▶ INSTRUCTION
Pull out every line of the data from the very first one through the line containing "interaktive Elemente, bei denen Zuschaue", both included, and copy each one without any change.

▶ DATASET EXCERPTS
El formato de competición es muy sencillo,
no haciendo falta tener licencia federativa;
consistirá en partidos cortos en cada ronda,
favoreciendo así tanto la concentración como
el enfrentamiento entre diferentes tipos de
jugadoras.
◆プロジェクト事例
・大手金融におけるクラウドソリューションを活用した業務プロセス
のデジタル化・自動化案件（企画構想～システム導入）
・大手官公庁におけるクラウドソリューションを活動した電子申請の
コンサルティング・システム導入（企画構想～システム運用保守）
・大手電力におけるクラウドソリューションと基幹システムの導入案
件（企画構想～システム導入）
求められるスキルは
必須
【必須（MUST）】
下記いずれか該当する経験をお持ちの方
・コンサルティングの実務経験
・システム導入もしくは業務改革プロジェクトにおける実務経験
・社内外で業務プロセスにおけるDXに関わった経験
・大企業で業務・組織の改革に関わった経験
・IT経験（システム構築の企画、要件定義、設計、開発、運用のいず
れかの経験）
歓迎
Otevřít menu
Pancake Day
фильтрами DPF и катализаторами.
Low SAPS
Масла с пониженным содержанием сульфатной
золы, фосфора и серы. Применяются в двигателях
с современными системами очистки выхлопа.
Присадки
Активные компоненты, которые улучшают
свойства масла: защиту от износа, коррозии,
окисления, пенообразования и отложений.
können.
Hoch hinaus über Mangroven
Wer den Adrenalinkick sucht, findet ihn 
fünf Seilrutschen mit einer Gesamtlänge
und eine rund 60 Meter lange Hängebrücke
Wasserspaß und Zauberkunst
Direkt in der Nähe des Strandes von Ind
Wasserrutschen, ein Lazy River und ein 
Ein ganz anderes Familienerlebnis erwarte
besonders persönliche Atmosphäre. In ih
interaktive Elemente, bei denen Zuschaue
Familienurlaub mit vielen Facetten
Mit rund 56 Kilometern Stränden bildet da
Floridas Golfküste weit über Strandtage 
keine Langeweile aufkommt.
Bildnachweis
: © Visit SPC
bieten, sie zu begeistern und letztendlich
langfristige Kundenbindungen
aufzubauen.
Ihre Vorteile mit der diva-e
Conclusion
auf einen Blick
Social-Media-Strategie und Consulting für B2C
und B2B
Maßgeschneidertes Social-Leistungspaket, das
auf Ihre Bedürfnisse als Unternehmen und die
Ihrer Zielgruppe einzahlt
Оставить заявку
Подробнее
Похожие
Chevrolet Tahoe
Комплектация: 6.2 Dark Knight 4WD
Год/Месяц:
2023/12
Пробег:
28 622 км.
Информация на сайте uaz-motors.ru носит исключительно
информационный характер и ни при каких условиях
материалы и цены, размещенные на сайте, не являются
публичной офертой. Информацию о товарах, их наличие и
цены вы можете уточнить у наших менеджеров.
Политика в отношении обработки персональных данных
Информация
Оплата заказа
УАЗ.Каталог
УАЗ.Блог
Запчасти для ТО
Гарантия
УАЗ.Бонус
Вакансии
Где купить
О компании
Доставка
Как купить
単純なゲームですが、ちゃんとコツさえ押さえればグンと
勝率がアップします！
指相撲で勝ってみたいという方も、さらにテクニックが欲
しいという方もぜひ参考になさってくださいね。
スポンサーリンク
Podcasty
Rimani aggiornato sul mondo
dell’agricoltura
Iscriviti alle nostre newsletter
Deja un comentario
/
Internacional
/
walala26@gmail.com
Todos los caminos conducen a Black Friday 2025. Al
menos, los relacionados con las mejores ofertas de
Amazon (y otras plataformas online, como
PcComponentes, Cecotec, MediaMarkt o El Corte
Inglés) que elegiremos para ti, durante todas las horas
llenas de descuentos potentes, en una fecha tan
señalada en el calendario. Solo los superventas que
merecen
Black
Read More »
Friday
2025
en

▶ ANSWER BOX
El formato de competición es muy sencillo,
no haciendo falta tener licencia federativa;
consistirá en partidos cortos en cada ronda,
favoreciendo así tanto la concentración como
el enfrentamiento entre diferentes tipos de
jugadoras.
◆プロジェクト事例
・大手金融におけるクラウドソリューションを活用した業務プロセス
のデジタル化・自動化案件（企画構想～システム導入）
・大手官公庁におけるクラウドソリューションを活動した電子申請の
コンサルティング・システム導入（企画構想～システム運用保守）
・大手電力におけるクラウドソリューションと基幹システムの導入案
件（企画構想～システム導入）
求められるスキルは
必須
【必須（MUST）】
下記いずれか該当する経験をお持ちの方
・コンサルティングの実務経験
・システム導入もしくは業務改革プロジェクトにおける実務経験
・社内外で業務プロセスにおけるDXに関わった経験
・大企業で業務・組織の改革に関わった経験
・IT経験（システム構築の企画、要件定義、設計、開発、運用のいず
れかの経験）
歓迎
Otevřít menu
Pancake Day
фильтрами DPF и катализаторами.
Low SAPS
Масла с пониженным содержанием сульфатной
золы, фосфора и серы. Применяются в двигателях
с современными системами очистки выхлопа.
Присадки
Активные компоненты, которые улучшают
свойства масла: защиту от износа, коррозии,
окисления, пенообразования и отложений.
können.
Hoch hinaus über Mangroven
Wer den Adrenalinkick sucht, findet ihn 
fünf Seilrutschen mit einer Gesamtlänge
und eine rund 60 Meter lange Hängebrücke
Wasserspaß und Zauberkunst
Direkt in der Nähe des Strandes von Ind
Wasserrutschen, ein Lazy River und ein 
Ein ganz anderes Familienerlebnis erwarte
besonders persönliche Atmosphäre. In ih
interaktive Elemente, bei denen Zuschaue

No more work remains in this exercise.